Spring has finally arrived, meaning more people walking and jogging, more kids playing outside. Getting outdoors can also mean more interactions with dogs.
April 8-14 is National Dog Bite Prevention Week. Any dog – even the normally friendly pet next door – can inflict a serious bite. Take a moment to view these tips for keeping you and your children safe.
Even dog lovers get bitten
The vast majority of the 70 million dogs in the U.S. are wonderful pets and companions. But the American Veterinary Medical Foundation reminds us that more than 1 million people suffer dog bites each year serious enough to require medical attention.
- Children, the elderly and postal employees are the most frequent victims of dog bites. More than 6,000 mail carriers were attacked in 2016, the U.S. Postal Service reports.
- More dogs increase the danger. Adults with two dogs in the house are 5 times more likely to be bitten, the AVMA reports.
- Dogs can cause severe injuries. Dog attacks result in more than 29,000 reconstructive surgeries each year, according to the American Society of Plastic Surgeons. Children are especially vulnerable to bites on the head and face.
- Dog bites are expensive. The Insurance Information Institute says insurers paid out more than $700 million in dog bite claims in 2017. The average payment was about $33,000.
6 tips for avoiding dog bites
This advice applies at any age, but it is important to teach children how to behave around dogs, whether it is a stray animal or the pup next door. Children are naturally trusting and attracted to dogs. They need to be taught how to minimize dog bite risks and how to read the body language of a dog that is stressed, frightened, threatened or defending its “turf.”
- Do not pet a strange dog that is not with its owner.
- Ask a dog’s owner for permission to pet it. If they say no, respect that.
- Do not reach over or through a fence to pet a dog.
- Do not approach a dog that is nursing or resting with her puppies.
- Do not pet or disturb a dog that is sleeping or eating.

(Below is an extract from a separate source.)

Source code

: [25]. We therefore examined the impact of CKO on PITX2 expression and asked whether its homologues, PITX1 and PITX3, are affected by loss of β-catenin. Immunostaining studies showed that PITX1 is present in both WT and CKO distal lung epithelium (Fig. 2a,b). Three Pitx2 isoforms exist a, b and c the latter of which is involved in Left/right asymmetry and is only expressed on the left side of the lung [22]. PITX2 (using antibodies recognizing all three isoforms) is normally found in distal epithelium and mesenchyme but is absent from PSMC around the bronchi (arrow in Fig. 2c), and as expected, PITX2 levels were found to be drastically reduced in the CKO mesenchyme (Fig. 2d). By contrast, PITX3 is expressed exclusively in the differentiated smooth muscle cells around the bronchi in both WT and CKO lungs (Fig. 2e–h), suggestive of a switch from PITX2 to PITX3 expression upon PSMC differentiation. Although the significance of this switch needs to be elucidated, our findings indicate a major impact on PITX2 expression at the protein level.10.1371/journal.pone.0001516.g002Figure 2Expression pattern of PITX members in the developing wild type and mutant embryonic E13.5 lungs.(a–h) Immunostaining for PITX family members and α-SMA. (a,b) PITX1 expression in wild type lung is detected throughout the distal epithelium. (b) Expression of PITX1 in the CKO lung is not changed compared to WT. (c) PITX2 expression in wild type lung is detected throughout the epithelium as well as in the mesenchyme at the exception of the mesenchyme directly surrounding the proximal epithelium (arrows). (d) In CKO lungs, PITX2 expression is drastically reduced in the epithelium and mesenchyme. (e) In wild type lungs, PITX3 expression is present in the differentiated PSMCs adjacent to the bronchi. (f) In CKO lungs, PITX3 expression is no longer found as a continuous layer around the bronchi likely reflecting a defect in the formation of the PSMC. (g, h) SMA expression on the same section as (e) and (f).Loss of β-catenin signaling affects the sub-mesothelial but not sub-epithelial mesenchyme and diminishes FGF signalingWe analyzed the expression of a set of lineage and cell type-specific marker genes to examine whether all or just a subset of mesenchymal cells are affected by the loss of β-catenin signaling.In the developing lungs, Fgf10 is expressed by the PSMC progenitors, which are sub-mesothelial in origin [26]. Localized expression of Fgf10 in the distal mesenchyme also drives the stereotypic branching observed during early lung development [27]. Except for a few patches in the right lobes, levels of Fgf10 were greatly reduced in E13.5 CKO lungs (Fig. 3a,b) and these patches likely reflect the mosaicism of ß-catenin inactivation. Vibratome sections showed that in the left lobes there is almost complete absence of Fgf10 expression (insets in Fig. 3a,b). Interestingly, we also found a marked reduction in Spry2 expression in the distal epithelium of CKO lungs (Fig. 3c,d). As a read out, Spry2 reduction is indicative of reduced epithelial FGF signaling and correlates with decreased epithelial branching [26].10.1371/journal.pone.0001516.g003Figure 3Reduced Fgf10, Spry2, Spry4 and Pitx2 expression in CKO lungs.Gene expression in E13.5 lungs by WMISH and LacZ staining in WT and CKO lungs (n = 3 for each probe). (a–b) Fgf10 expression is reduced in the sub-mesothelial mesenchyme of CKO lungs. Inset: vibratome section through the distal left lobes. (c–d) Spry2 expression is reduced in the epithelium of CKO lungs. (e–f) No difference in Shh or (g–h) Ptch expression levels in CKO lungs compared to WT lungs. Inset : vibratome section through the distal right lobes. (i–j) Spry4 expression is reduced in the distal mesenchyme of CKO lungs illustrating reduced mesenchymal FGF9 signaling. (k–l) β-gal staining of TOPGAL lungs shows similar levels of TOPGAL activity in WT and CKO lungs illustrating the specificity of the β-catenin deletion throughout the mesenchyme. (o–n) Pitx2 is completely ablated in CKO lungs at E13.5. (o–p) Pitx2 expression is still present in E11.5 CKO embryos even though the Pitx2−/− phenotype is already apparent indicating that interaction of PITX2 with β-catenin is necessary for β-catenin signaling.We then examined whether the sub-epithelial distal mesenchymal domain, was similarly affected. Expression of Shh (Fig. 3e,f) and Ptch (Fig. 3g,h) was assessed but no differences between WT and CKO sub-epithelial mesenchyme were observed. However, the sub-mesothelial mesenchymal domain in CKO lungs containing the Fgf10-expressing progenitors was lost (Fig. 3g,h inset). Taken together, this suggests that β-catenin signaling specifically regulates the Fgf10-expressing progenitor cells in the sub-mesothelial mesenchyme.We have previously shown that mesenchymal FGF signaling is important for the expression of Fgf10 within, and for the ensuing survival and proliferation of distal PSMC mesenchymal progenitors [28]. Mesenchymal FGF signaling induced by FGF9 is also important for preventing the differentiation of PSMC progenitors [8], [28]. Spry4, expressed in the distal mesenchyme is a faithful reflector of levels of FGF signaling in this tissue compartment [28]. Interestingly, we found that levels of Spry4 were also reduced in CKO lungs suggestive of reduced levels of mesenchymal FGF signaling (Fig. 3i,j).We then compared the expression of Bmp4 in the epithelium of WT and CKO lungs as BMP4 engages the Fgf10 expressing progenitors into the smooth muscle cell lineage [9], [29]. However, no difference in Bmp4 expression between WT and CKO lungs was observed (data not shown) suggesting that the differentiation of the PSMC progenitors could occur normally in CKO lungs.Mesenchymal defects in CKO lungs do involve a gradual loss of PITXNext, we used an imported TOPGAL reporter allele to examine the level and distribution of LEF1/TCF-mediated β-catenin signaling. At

- Avoid making sudden moves, aggressive gestures or loud noises near a dog.
Pet owners are strictly liable when their dogs attack
New Jersey is a strict liability state. This means that dog owners are legally responsible if their dog attacks someone, even if the dog has never bitten, chased or knocked anyone down before. The damages (medical care, lost income, scarring, pain and suffering, emotional trauma) are typically handled as a homeowner’s insurance claim. One-third of all homeowner claims are dog-related.
Have you ever been bitten by a dog? What were the circumstances?